INSTRUCTIONS TO FOLLOW: Every line of the data is to be transcribed without error.

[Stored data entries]
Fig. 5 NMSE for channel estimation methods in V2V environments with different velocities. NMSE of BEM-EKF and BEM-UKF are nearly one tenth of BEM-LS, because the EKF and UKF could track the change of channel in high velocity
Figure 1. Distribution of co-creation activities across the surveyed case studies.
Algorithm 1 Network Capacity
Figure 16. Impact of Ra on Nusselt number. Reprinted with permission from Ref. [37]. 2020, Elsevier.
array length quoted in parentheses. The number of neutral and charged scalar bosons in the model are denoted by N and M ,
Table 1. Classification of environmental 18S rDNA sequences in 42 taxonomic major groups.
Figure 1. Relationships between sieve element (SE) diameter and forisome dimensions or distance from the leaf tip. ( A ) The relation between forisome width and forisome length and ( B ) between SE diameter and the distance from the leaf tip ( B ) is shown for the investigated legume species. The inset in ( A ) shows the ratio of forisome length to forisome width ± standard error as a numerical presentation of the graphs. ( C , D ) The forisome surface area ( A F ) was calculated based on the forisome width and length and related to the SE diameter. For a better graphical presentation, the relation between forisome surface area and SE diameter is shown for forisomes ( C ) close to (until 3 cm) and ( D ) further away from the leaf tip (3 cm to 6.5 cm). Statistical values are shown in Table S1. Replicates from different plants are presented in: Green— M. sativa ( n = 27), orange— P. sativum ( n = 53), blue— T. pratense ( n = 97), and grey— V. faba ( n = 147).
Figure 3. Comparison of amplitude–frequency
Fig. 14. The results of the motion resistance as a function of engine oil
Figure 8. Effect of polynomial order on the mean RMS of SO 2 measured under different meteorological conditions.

WRITTEN RESPONSE:
Fig. 5 NMSE for channel estimation methods in V2V environments with different velocities. NMSE of BEM-EKF and BEM-UKF are nearly one tenth of BEM-LS, because the EKF and UKF could track the change of channel in high velocity
Figure 1. Distribution of co-creation activities across the surveyed case studies.
Algorithm 1 Network Capacity
Figure 16. Impact of Ra on Nusselt number. Reprinted with permission from Ref. [37]. 2020, Elsevier.
array length quoted in parentheses. The number of neutral and charged scalar bosons in the model are denoted by N and M ,
Table 1. Classification of environmental 18S rDNA sequences in 42 taxonomic major groups.
Figure 1. Relationships between sieve element (SE) diameter and forisome dimensions or distance from the leaf tip. ( A ) The relation between forisome width and forisome length and ( B ) between SE diameter and the distance from the leaf tip ( B ) is shown for the investigated legume species. The inset in ( A ) shows the ratio of forisome length to forisome width ± standard error as a numerical presentation of the graphs. ( C , D ) The forisome surface area ( A F ) was calculated based on the forisome width and length and related to the SE diameter. For a better graphical presentation, the relation between forisome surface area and SE diameter is shown for forisomes ( C ) close to (until 3 cm) and ( D ) further away from the leaf tip (3 cm to 6.5 cm). Statistical values are shown in Table S1. Replicates from different plants are presented in: Green— M. sativa ( n = 27), orange— P. sativum ( n = 53), blue— T. pratense ( n = 97), and grey— V. faba ( n = 147).
Figure 3. Comparison of amplitude–frequency
Fig. 14. The results of the motion resistance as a function of engine oil
Figure 8. Effect of polynomial order on the mean RMS of SO 2 measured under different meteorological conditions.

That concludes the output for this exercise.